## To do
Look through the data below. Show each line where the string "water" occurs.

Source data:
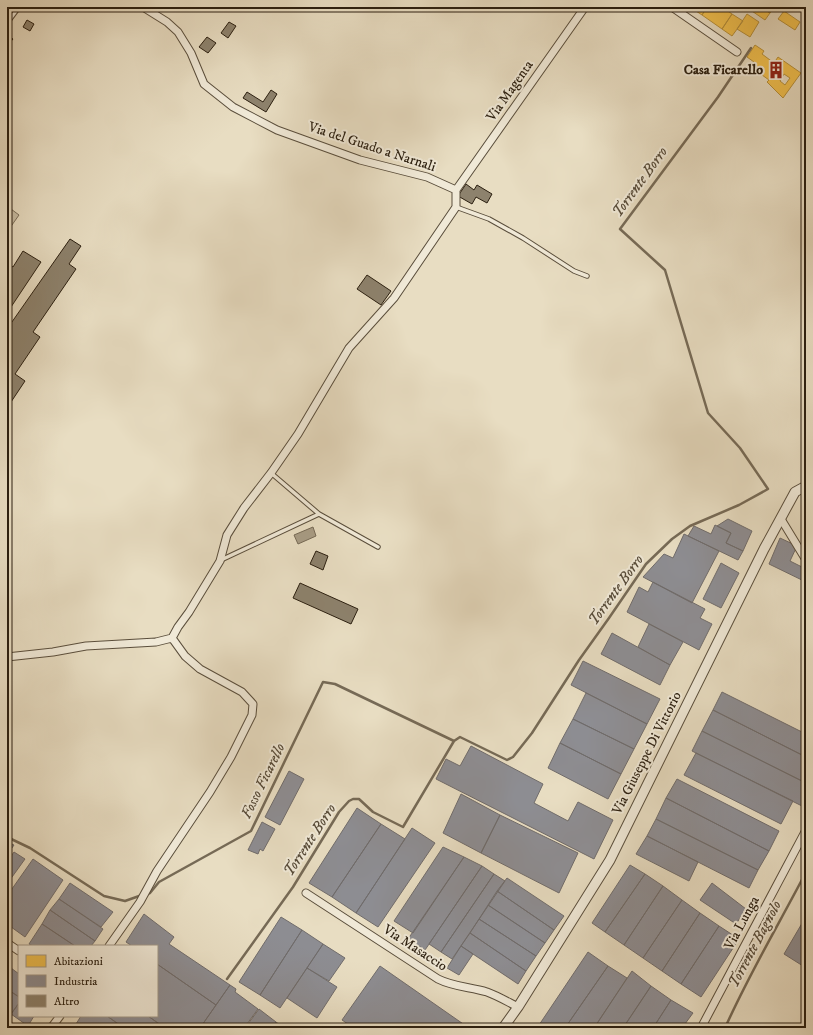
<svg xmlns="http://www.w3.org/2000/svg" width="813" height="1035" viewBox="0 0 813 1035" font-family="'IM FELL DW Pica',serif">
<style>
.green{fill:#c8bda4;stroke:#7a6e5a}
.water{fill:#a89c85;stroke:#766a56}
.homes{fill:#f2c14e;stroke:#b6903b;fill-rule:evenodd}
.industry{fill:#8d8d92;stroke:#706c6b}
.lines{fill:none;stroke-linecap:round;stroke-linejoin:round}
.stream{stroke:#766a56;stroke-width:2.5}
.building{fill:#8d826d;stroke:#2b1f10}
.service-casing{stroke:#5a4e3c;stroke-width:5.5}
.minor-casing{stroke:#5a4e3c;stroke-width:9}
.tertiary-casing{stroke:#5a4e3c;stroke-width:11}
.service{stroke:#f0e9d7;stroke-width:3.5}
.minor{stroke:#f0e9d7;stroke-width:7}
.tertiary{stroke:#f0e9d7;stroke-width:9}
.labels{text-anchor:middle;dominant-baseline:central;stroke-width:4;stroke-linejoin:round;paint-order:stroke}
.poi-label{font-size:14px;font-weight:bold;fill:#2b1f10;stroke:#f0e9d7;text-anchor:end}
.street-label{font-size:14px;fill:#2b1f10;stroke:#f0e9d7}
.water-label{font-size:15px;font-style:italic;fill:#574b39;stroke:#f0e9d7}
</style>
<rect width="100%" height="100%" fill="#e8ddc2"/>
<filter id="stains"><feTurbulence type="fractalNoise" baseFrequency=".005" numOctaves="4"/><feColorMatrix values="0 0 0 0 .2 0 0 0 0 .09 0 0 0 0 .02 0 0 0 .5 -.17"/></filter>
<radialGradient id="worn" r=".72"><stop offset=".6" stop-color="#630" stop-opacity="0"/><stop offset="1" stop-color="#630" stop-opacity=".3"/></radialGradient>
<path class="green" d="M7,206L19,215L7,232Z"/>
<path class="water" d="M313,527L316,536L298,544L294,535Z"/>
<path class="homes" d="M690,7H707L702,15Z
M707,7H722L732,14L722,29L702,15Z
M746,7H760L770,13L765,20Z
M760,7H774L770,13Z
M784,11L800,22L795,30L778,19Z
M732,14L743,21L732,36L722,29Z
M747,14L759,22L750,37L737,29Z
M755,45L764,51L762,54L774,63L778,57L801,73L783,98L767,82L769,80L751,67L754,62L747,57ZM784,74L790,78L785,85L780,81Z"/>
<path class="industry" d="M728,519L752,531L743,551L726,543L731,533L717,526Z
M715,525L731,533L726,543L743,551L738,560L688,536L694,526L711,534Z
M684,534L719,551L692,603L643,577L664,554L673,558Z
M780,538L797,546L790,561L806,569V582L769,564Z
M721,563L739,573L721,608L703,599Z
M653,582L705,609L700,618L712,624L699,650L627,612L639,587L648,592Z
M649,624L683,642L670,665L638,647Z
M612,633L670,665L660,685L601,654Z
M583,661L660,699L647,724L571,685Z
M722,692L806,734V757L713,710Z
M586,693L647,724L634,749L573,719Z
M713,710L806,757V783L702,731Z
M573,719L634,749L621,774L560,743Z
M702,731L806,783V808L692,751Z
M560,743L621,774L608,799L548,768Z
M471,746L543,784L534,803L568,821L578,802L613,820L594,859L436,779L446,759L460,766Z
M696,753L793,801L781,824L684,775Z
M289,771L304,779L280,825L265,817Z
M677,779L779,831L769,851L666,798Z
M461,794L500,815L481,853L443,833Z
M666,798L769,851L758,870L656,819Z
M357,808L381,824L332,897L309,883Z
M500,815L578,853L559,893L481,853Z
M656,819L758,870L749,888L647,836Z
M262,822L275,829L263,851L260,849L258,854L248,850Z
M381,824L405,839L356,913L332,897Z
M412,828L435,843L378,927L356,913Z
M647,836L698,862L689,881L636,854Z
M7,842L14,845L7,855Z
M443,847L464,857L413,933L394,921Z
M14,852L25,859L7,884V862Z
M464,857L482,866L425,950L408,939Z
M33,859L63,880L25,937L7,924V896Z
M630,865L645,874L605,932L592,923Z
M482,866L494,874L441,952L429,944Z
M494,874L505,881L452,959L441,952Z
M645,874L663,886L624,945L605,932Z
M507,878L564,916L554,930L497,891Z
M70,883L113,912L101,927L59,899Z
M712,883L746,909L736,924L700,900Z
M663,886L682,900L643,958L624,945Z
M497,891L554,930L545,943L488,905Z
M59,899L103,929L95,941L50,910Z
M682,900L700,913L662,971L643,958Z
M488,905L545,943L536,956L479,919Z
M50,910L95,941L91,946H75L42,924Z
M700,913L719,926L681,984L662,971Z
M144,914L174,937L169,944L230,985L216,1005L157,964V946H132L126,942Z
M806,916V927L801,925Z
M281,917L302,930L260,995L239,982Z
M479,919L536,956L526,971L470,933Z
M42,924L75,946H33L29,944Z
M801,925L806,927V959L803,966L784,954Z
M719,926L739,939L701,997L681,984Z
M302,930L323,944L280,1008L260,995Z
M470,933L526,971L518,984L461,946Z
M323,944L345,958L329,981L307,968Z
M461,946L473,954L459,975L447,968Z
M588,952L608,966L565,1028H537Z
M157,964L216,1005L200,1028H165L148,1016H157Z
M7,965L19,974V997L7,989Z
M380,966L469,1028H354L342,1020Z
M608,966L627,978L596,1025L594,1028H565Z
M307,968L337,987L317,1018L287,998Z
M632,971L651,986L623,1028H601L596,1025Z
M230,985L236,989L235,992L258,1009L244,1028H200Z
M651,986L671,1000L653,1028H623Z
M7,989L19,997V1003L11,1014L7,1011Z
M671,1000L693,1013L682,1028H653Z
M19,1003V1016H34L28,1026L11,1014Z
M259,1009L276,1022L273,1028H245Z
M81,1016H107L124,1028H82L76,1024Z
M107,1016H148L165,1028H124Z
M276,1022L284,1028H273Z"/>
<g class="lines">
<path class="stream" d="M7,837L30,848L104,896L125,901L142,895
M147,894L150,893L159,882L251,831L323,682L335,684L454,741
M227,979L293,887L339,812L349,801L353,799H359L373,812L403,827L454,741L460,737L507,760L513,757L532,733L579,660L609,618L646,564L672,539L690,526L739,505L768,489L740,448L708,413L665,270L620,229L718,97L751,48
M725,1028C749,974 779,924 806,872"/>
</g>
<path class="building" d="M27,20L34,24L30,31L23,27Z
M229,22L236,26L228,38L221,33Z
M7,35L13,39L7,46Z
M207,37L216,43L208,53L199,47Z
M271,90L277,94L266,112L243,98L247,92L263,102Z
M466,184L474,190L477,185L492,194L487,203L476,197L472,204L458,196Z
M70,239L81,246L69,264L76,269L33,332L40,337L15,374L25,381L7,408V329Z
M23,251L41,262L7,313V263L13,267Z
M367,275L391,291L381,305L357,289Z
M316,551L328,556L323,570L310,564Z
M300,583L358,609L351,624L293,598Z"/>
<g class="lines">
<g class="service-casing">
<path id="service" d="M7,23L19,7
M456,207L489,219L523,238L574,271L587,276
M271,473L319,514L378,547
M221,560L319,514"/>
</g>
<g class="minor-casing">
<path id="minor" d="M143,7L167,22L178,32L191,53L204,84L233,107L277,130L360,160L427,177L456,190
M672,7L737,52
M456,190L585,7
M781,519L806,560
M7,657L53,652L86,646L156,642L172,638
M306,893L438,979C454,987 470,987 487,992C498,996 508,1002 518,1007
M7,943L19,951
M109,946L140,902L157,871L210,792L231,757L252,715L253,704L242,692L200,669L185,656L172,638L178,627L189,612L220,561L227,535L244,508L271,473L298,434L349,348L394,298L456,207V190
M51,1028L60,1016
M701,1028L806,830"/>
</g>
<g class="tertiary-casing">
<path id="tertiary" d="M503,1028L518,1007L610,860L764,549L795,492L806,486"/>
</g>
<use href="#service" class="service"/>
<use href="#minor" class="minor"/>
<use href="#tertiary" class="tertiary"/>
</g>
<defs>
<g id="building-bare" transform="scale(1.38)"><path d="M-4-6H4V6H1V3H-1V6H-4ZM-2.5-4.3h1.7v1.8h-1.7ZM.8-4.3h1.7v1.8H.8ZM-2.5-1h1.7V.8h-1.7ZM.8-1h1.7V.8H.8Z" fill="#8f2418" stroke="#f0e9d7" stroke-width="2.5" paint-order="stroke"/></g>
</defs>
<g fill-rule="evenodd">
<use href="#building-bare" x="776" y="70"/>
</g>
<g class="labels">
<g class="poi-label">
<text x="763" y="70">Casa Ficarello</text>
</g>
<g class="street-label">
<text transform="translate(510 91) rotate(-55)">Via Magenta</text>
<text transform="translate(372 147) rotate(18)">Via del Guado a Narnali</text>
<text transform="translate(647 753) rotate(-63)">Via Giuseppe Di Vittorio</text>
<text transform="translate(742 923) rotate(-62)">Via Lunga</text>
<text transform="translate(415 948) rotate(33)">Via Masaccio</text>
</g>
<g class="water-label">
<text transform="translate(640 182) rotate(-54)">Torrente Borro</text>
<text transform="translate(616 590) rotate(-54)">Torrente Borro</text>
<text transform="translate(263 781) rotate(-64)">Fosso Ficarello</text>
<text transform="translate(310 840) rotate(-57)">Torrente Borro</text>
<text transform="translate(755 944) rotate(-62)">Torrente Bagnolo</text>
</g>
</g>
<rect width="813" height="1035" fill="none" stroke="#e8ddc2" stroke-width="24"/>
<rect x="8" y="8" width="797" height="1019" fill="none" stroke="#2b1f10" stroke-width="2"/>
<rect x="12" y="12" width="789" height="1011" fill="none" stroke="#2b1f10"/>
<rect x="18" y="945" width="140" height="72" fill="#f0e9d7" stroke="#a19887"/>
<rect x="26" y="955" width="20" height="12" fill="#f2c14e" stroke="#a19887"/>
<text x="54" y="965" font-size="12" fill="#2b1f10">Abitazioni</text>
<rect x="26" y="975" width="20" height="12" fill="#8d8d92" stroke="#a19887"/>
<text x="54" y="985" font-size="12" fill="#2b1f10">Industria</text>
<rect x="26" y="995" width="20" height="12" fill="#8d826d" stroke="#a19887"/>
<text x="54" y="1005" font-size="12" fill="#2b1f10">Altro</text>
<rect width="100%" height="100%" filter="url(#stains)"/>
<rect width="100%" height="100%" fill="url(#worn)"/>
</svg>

## Exercise response
.water{fill:#a89c85;stroke:#766a56}
.water-label{font-size:15px;font-style:italic;fill:#574b39;stroke:#f0e9d7}
<path class="water" d="M313,527L316,536L298,544L294,535Z"/>
<g class="water-label">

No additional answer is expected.